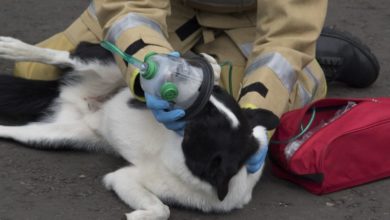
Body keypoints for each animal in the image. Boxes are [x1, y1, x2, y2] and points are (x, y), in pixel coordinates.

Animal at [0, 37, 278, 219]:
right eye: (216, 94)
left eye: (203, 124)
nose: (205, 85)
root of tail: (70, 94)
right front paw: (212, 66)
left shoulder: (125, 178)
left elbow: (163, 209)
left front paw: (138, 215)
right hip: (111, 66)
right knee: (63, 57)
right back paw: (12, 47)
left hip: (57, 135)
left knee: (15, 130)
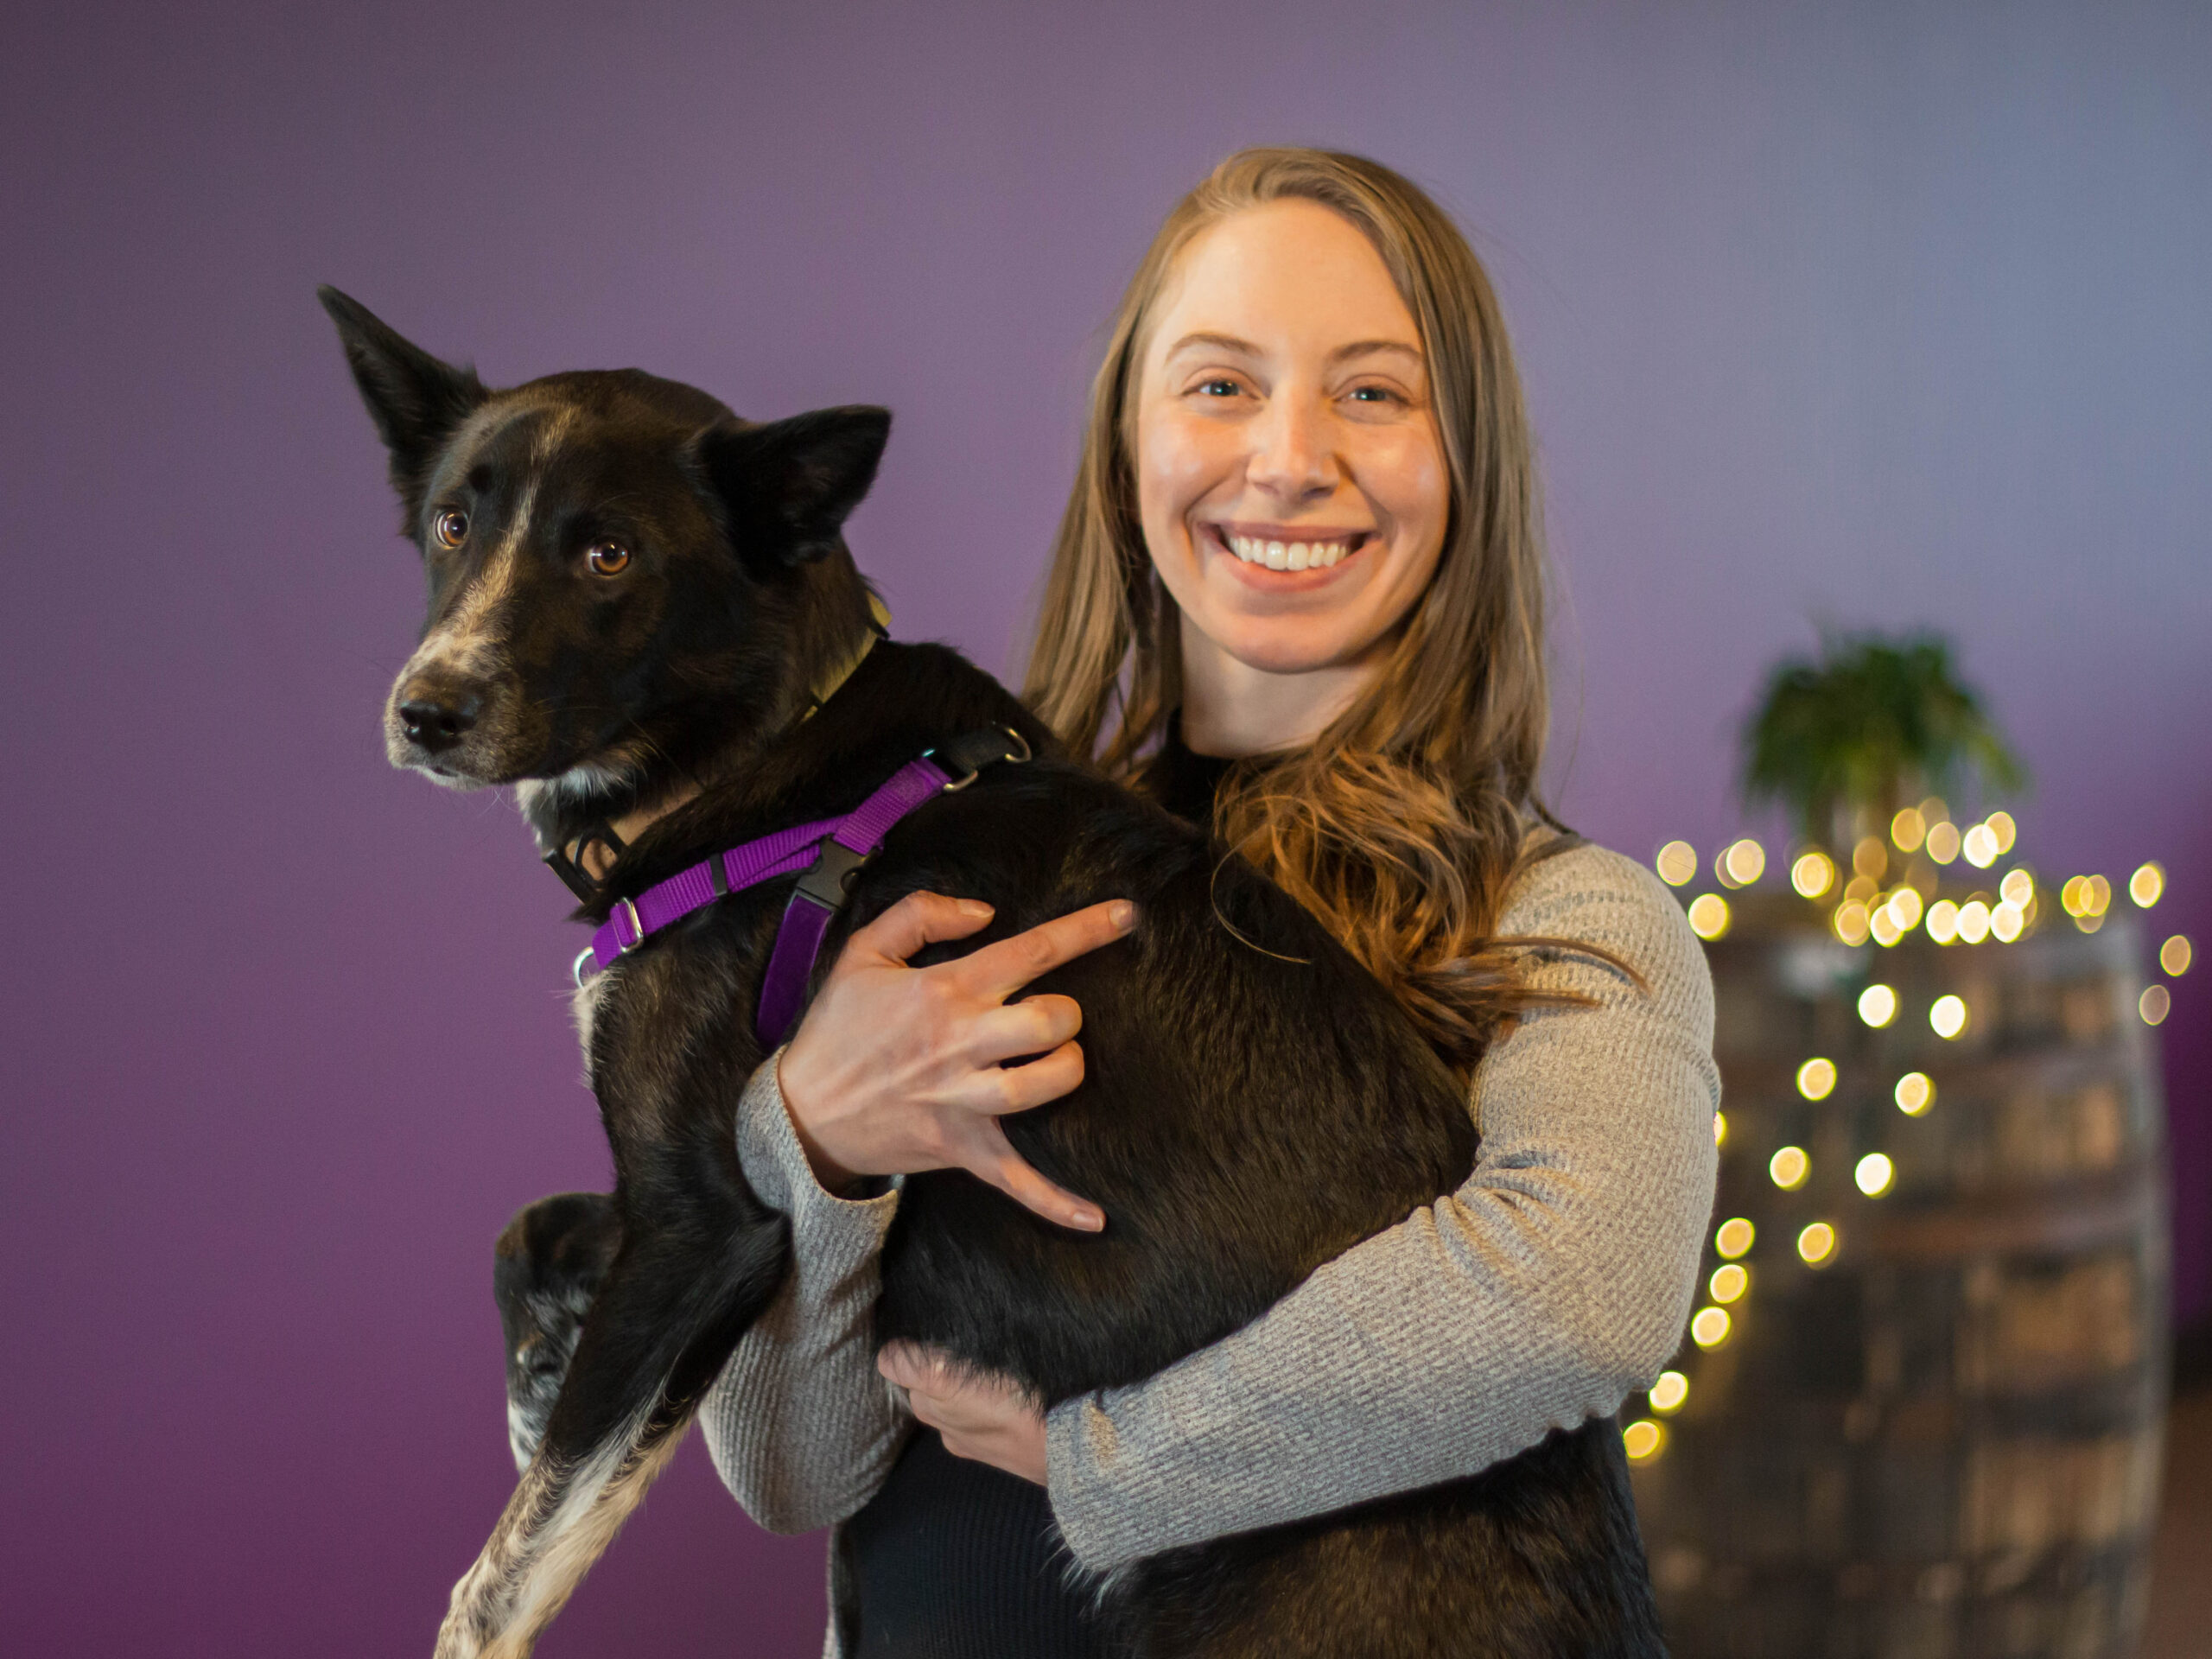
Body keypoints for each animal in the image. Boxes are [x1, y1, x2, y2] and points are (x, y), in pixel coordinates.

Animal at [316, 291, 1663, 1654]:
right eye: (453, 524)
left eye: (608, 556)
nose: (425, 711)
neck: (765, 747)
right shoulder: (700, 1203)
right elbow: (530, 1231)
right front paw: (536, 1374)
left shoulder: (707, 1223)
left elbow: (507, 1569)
────
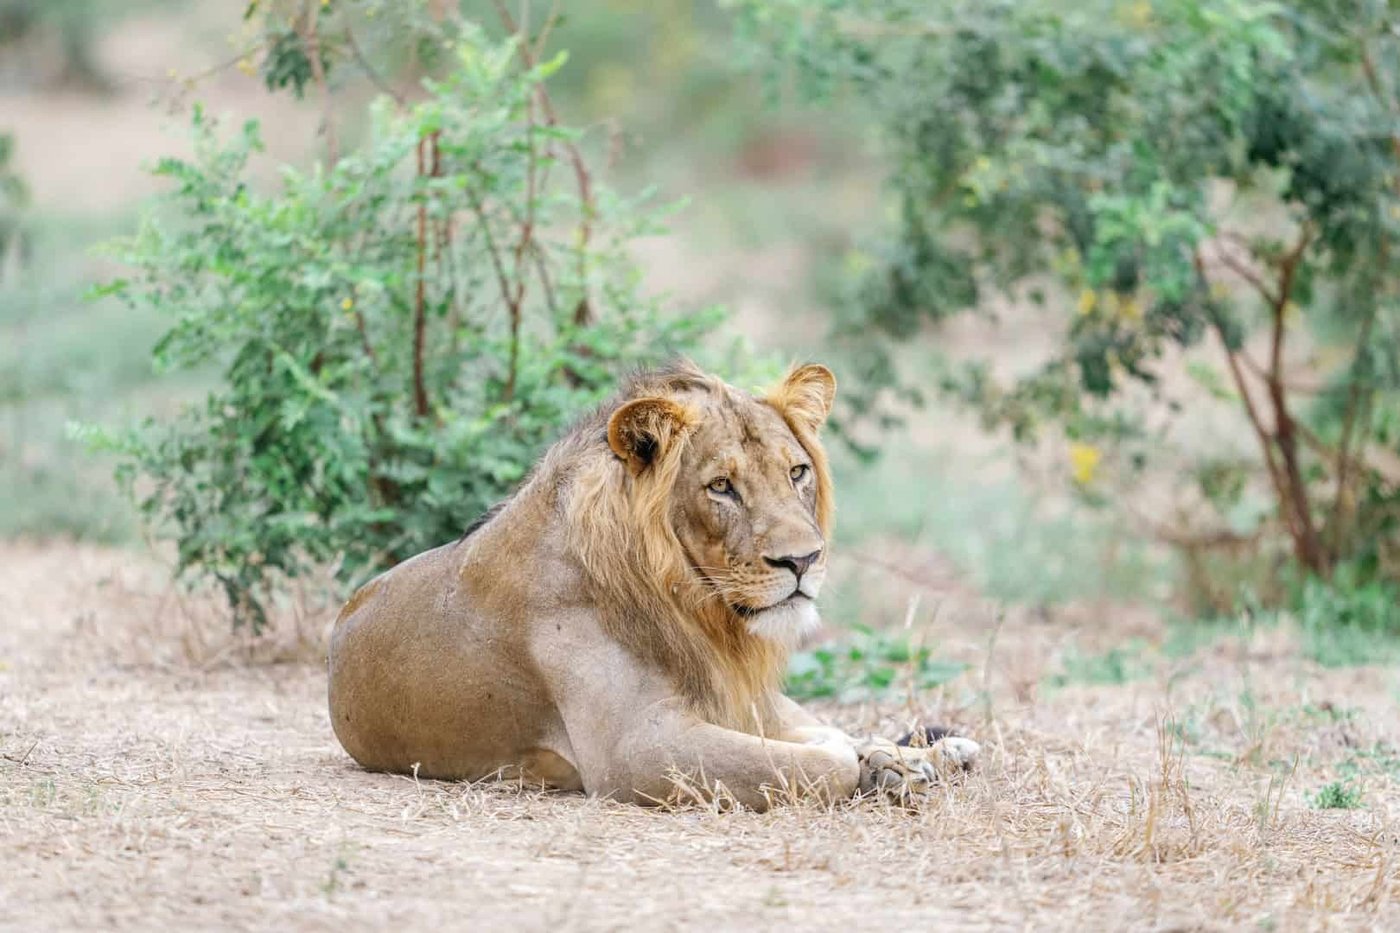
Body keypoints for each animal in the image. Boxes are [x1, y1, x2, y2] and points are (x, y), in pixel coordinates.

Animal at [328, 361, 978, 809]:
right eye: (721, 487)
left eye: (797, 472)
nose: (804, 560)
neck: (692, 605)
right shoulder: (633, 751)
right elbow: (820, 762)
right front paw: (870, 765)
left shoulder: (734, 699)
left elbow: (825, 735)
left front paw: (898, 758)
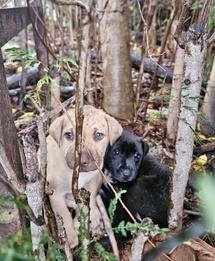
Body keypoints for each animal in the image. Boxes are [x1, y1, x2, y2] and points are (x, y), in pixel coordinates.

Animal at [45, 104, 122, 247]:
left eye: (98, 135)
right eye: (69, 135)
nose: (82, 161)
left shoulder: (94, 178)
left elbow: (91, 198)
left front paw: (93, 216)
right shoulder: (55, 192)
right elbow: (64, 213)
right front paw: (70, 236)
────
WHAT THE TASK ASKS
Search the listing for "shoulder" and show every line where it occurs.

RESPONSE BOX
left shoulder: (125, 178)
right shoulder: (700, 1203)
left shoulder: (707, 1223)
right shoulder: (633, 751)
left shoulder: (734, 699)
left shoulder: (94, 178)
right shoulder: (55, 192)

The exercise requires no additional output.